We setup a test connection with 4 Netmetal 5, attenuators, switch, etc. This "Device Under Test", has been connected to Spirent TestCenter to measure effective performance: various throughput,
latency, jitter, packet loss and so on.
Part of test setup can be seen in the following picture:
We found out that while the throughput can be acceptable (around 120 mbps fdx), the bit error rate is not acceptable for cable replacement purpose, because it is around 10E-4, using Netmetal 5.
That 10E-4 is due by the board which looses some frame every 10-30 minutes. That's happen when the board is loaded at 90% and even when the board is loaded only at 40%. These result happened with six diffent Netmetal 5.

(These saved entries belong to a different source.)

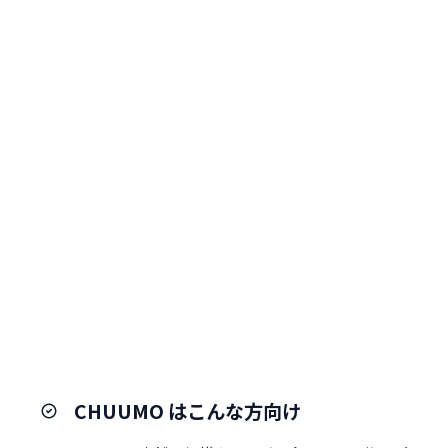
CHUUMO はこんな方向け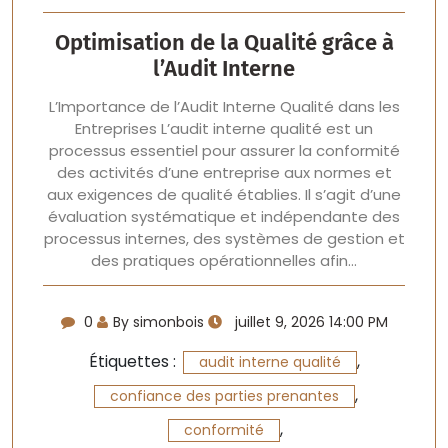
Optimisation de la Qualité grâce à
l’Audit Interne
L’Importance de l’Audit Interne Qualité dans les
Entreprises L’audit interne qualité est un
processus essentiel pour assurer la conformité
des activités d’une entreprise aux normes et
aux exigences de qualité établies. Il s’agit d’une
évaluation systématique et indépendante des
processus internes, des systèmes de gestion et
des pratiques opérationnelles afin…
0
By simonbois
juillet 9, 2026 14:00 PM
Étiquettes :
,
audit interne qualité
,
confiance des parties prenantes
,
conformité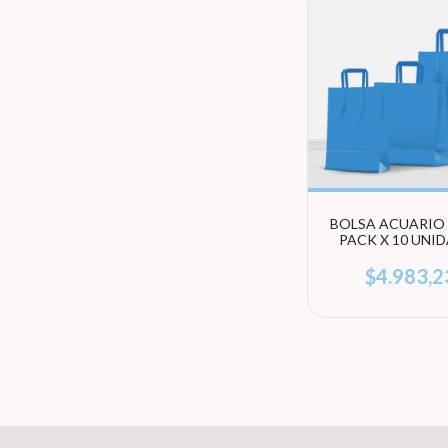
BOLSA ACUARIO 
PACK X 10 UNI
(ELEGÍ TAMA
$4.983,2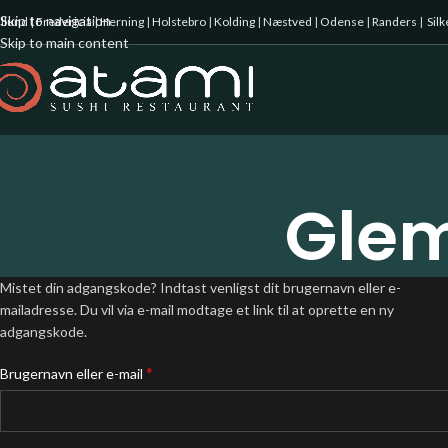
Skip to navigation
illund
|
Fredericia
|
Herning
|
Holstebro
|
Kolding
|
Næstved
|
Odense
|
Randers
|
Sil
Skip to main content
Gle
Mistet din adgangskode? Indtast venligst dit brugernavn eller e-
mailadresse. Du vil via e-mail modtage et link til at oprette en ny
adgangskode.
*
Brugernavn eller e-mail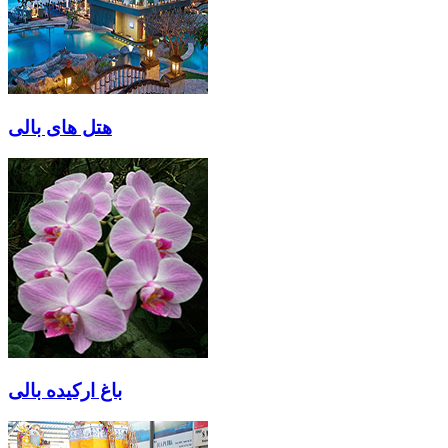
هتل های بالی
باغ ارکیده بالی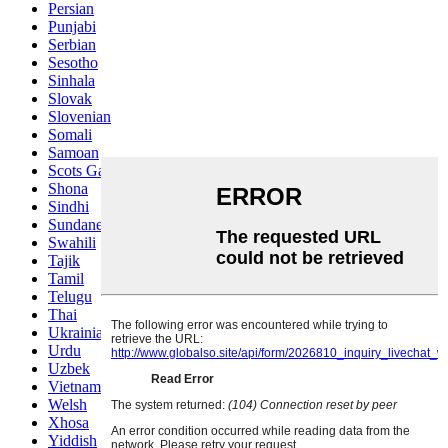
Persian
Punjabi
Serbian
Sesotho
Sinhala
Slovak
Slovenian
Somali
Samoan
Scots Gaelic
Shona
Sindhi
Sundanese
Swahili
Tajik
Tamil
Telugu
Thai
Ukrainian
Urdu
Uzbek
Vietnamese
Welsh
Xhosa
Yiddish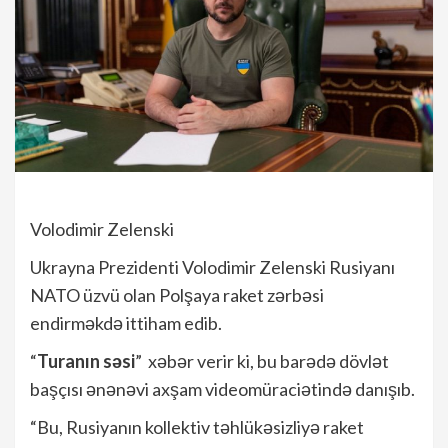
Volodimir Zelenski
Ukrayna Prezidenti Volodimir Zelenski Rusiyanı
NATO üzvü olan Polşaya raket zərbəsi
endirməkdə ittiham edib.
“
Turanın səsi
” xəbər verir ki, bu barədə dövlət
başçısı ənənəvi axşam videomüraciətində danışıb.
“Bu, Rusiyanın kollektiv təhlükəsizliyə raket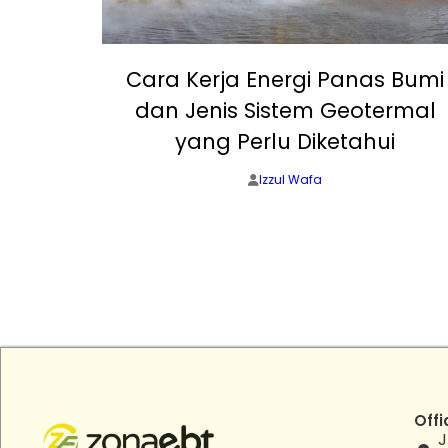
, Off-
Cara Kerja Energi Panas Bumi
 yang
dan Jenis Sistem Geotermal
?
yang Perlu Diketahui
Izzul Wafa
Offi
J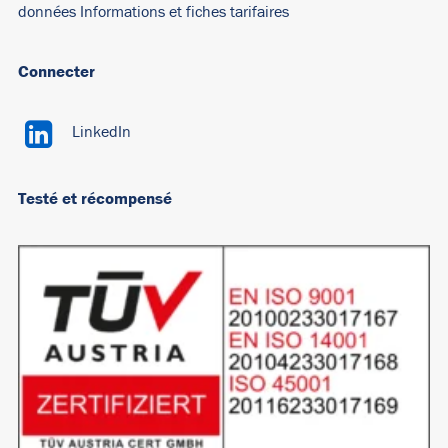
données
Informations et fiches tarifaires
Connecter
LinkedIn
Testé et récompensé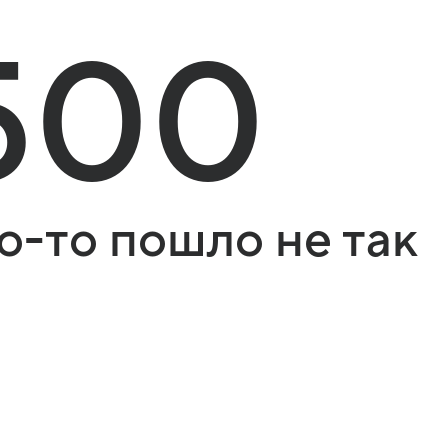
500
о-то пошло не так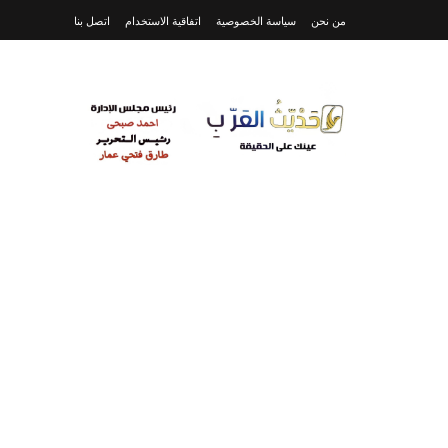
من نحن
سياسة الخصوصية
اتفاقية الاستخدام
اتصل بنا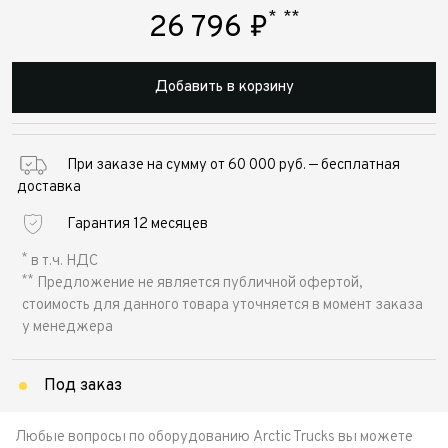
*
**
26 796
₽
Добавить в корзину
При заказе на сумму от 60 000 руб. — бесплатная
доставка
Гарантия 12 месяцев
*
в т.ч. НДС
**
Предложение не является публичной офертой,
стоимость для данного товара уточняется в момент заказа
у менеджера
Под заказ
Любые вопросы по оборудованию Arctic Trucks вы можете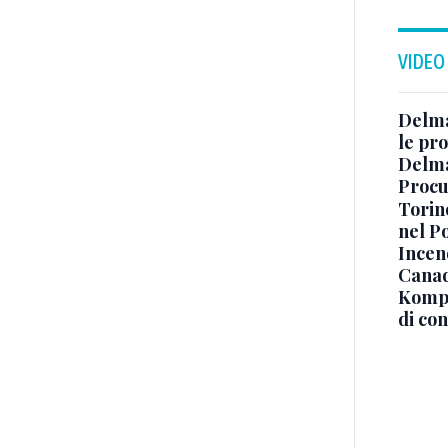
VIDEO
Delma
le pro
Delma
Procur
Torino
nel P
Incend
Canad
Kompa
di co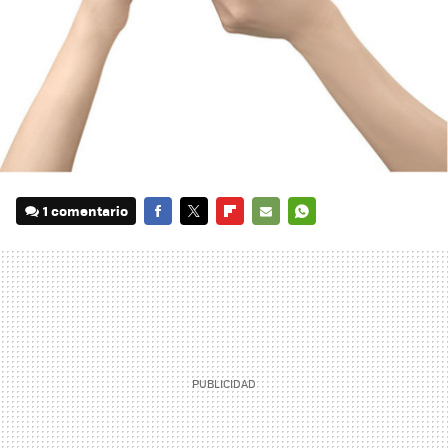
1 comentario
FACEBOOK
TWITTER
FLIPBOARD
E-
WHATSAPP
MAIL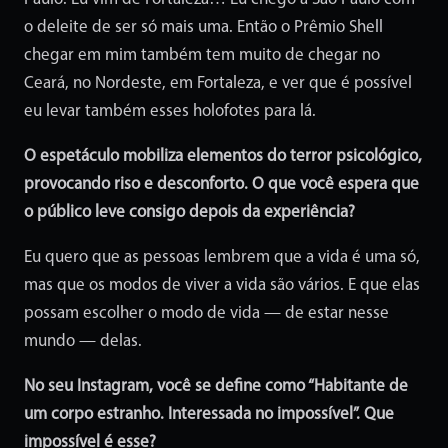
o deleite de ser só mais uma. Então o Prêmio Shell
chegar em mim também tem muito de chegar no
Ceará, no Nordeste, em Fortaleza, e ver que é possível
eu levar também esses holofotes para lá.
O espetáculo mobiliza elementos do terror psicológico,
provocando riso e desconforto. O que você espera que
o público leve consigo depois da experiência?
Eu quero que as pessoas lembrem que a vida é uma só,
mas que os modos de viver a vida são vários. E que elas
possam escolher o modo de vida — de estar nesse
mundo — delas.
No seu Instagram, você se define como “Habitante de
um corpo estranho. Interessada no impossível”. Que
impossível é esse?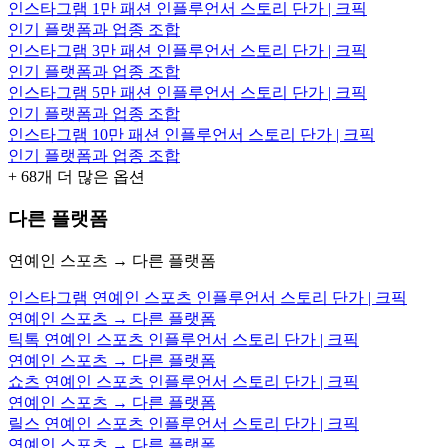
인스타그램 1만 패션 인플루언서 스토리 단가 | 크픽
인기 플랫폼과 업종 조합
인스타그램 3만 패션 인플루언서 스토리 단가 | 크픽
인기 플랫폼과 업종 조합
인스타그램 5만 패션 인플루언서 스토리 단가 | 크픽
인기 플랫폼과 업종 조합
인스타그램 10만 패션 인플루언서 스토리 단가 | 크픽
인기 플랫폼과 업종 조합
+
68
개 더 많은 옵션
다른 플랫폼
연예인 스포츠 → 다른 플랫폼
인스타그램 연예인 스포츠 인플루언서 스토리 단가 | 크픽
연예인 스포츠 → 다른 플랫폼
틱톡 연예인 스포츠 인플루언서 스토리 단가 | 크픽
연예인 스포츠 → 다른 플랫폼
쇼츠 연예인 스포츠 인플루언서 스토리 단가 | 크픽
연예인 스포츠 → 다른 플랫폼
릴스 연예인 스포츠 인플루언서 스토리 단가 | 크픽
연예인 스포츠 → 다른 플랫폼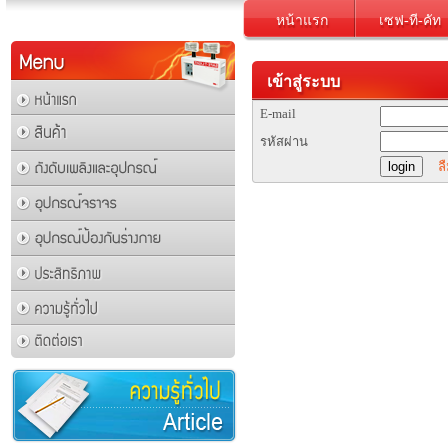
หน้าแรก
เซฟ-ที-คัท
เข้าสู่ระบบ
E-mail
รหัสผ่าน
ล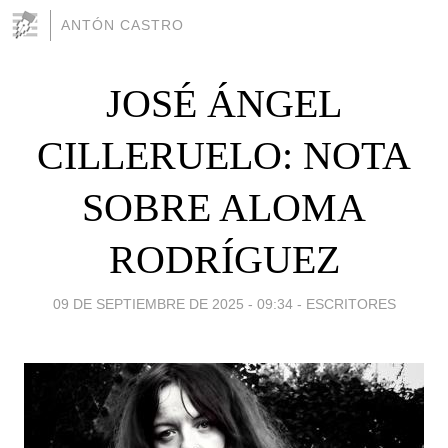
ANTÓN CASTRO
JOSÉ ÁNGEL
CILLERUELO: NOTA
SOBRE ALOMA
RODRÍGUEZ
09 DE SEPTIEMBRE DE 2025 - 09:34
-
ESCRITORES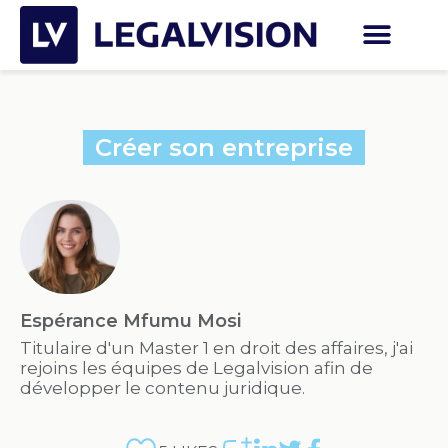
Créer son entreprise
Espérance Mfumu Mosi
Titulaire d'un Master 1 en droit des affaires, j'ai
rejoins les équipes de Legalvision afin de
développer le contenu juridique.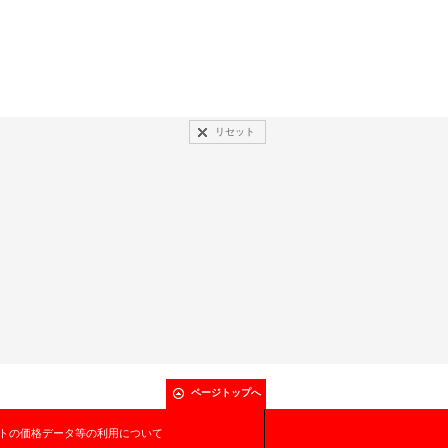
リセット
ページトップへ
トの価格データ等の利用について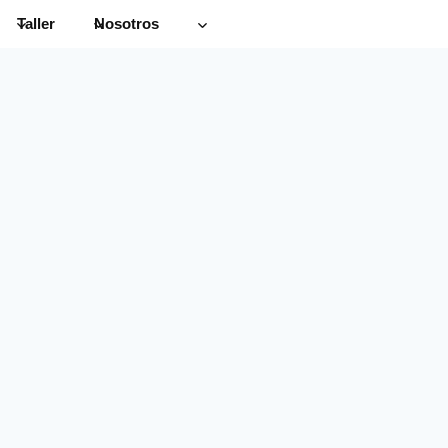
Taller
Nosotros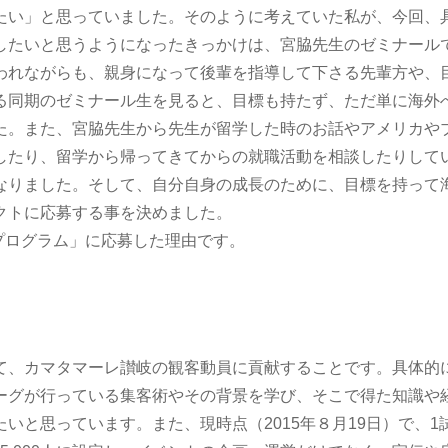
たい」と思っていました。そのように考えていた私が、今回、
したいと思うようになったきっかけは、宮脇先生のゼミナール
われながらも、親身になって後輩を指導して下さる先輩方や、
る同期のゼミナール生を見ると、目標も持たず、ただ単に海外
た。また、宮脇先生から先生が留学した時のお話やアメリカや
したり、留学から帰ってきてからの就職活動を相談したりして
なりました。そして、自分自身の成長のために、目標を持って
クトに応募する事を決めました。
プログラム」に応募した理由です。
、カマタマーレ讃岐の観客動員に貢献することです。具体的
ーグが行っている集客術やその背景を学び、そこで得た知識や
いと思っています。また、現時点（2015年８月19日）で、1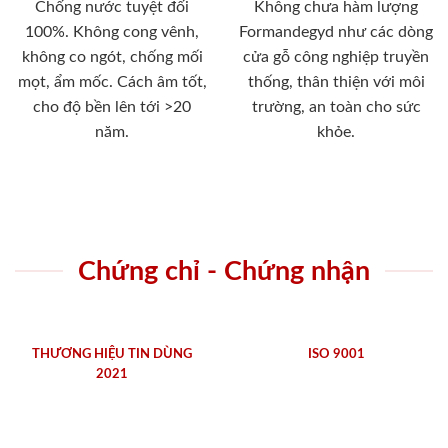
Chống nước tuyệt đối
Không chưa hàm lượng
100%. Không cong vênh,
Formandegyd như các dòng
không co ngót, chống mối
cửa gỗ công nghiệp truyền
mọt, ẩm mốc. Cách âm tốt,
thống, thân thiện với môi
cho độ bền lên tới >20
trường, an toàn cho sức
năm.
khỏe.
Chứng chỉ - Chứng nhận
THƯƠNG HIỆU TIN DÙNG
ISO 9001
2021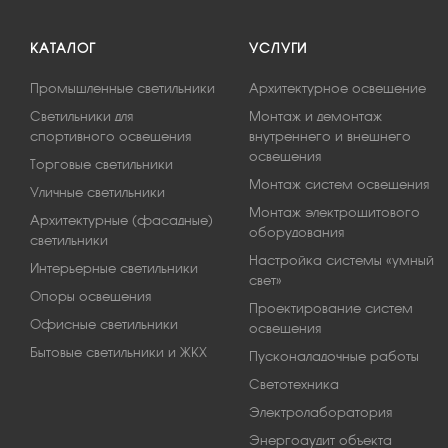
КАТАЛОГ
УСЛУГИ
Промышленные светильники
Архитектурное освещение
Светильники для
Монтаж и демонтаж
спортивного освещения
внутреннего и внешнего
освещения
Торговые светильники
Монтаж систем освещения
Уличные светильники
Монтаж электрощитового
Архитектурные (фасадные)
оборудования
светильники
Настройка системы «умный
Интерьерные светильники
свет»
Опоры освещения
Проектирование систем
Офисные светильники
освещения
Бытовые светильники и ЖКХ
Пусконаладочные работы
Светотехника
Электролаборатория
Энергоаудит объекта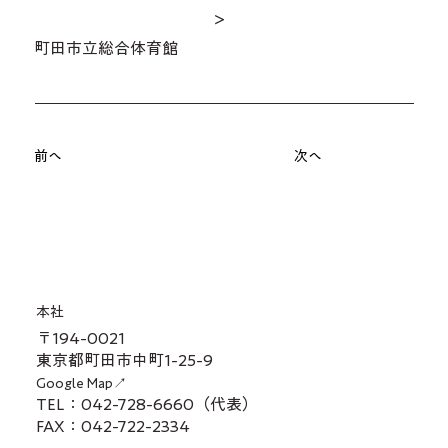
＞
町田市立総合体育館
前へ
次へ
本社
〒194-0021
東京都町田市中町1-25-9
Google Map↗
TEL：042-728-6660（代表）
FAX：042-722-2334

So this board is not suitable for cable replacement. Cable replacement need bit error rate < 10E-9.
But RouterOS, can work on different hardware: so why don't try on x86 ? We put ROS on Core2 hardware of several years ago, running at 2 GHz and we did not loose a packet for days.
That confirms that even old x86 hardware outperforms Netmetal5 hardware, with more performance and stability.
The wireless interface used is the same, it is not problem of wireless interface, the problem is the board and the poor power of the Netmetal cpu. That's the point.
Bridging from ethernet to wireless in a trasparent way is cpu intensive task: Ethernet frames are different from wireless frame (which wireless frame is protocol dependant). Different sizes, different headers. Poor cpu means fewer frames bridged, higher cpu load.
Hope that now is more clear.
By the way: ESXi has not support for QCA9880, so I cannot use it for hypervisor. I had ubuntu kvm available, I tried it and it full support the wireless nic. I made it fully (passthrough) available to CHR VM but it does not see it. Instead if I bridge it at hypervisor level (without passthrough), CHR see it as a standard Ethernet device... quite funny
That could mean that I had to setup the wireless link at hypervisor then use it in CHR, but in this way I loose wireless management functionality of RouterOS and of course, nv2 or nstream.
At the end I tried standard RouterOS on the top of KVM, passing the wireless nic to it and it see it as it was native.